I am far from the perfect parent. Still God blessed me with three wonderful children, who I appreciate and love more with each passing year. Somehow with no experience, Terry and I managed to raise them. And, They have grown into fine adults in spite of me by the grace of God.
I sometimes have a hard time realizing that I have a son who will be 48 years old in January…I still remember holding him in my arms…and the time he went on a trip with a friend of his and told his friend’s mother he couldn’t buy a T-shirt with his spending money, because I might need it for groceries. Or, a son who will be 47 in April…I can still see the beautiful smile on his infant face…and the time after he had his bicycle stolen that he taught himself to ride a unicycle. Or, a daughter who will be 45 in May…I still remember frantically looking for her when we she was 3 and finding her three blocks away riding another child’s tricycle in their driveway…she could slip away in a nano second. They have blessed me with the gift of grandchildren, with their friendship, and with their spouses…and have stood with Terry and I through some pretty harrowing experiences.
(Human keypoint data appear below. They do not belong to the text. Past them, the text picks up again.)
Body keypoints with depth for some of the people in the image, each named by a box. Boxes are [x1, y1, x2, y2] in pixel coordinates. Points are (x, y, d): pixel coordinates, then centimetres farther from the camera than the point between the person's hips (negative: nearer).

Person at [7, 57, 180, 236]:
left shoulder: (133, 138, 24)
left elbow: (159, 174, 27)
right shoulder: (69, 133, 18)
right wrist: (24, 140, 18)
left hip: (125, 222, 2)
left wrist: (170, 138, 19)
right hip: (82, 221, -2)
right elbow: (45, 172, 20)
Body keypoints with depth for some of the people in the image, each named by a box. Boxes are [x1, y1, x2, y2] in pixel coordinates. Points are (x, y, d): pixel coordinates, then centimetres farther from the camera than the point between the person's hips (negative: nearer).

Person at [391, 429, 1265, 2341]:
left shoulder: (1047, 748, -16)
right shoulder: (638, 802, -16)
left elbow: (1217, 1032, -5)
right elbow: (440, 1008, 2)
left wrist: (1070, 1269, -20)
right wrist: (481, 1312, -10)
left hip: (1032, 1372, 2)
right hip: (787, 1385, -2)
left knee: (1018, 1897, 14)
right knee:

If you are a parent, you may understand that there are things I did, things I said, things I didn’t say or do that I would like to go back and snatch from the record or yell, “Do Over.” There are also memories of moments that somehow with all my imperfections were just right. There are no “do overs” in life, but that is where grace and forgiveness transform even the bad patches. There is no going back to those great moments, except in pictures and the mind. BUT, there is going forward. There are while I have breath still memories to make, love to give, grace to share, and forgiveness to request.
So my children, Mike, Scott and Brandee…I am so grateful for the fullness you have brought to my life and I ask your forgiveness for those times I didn’t measure up as a parent. I pray that you know you have a Father in Heaven who loves you more than your Dad and I do….SO it has to be a lot…cause we love you a lot.
Thank you Lord for entrusting me with these precious lives. I pray you keep them safely in your hand for eternity. Oh, Lord for these lives I am grateful beyond anything I can put into words…although here I am trying anyway.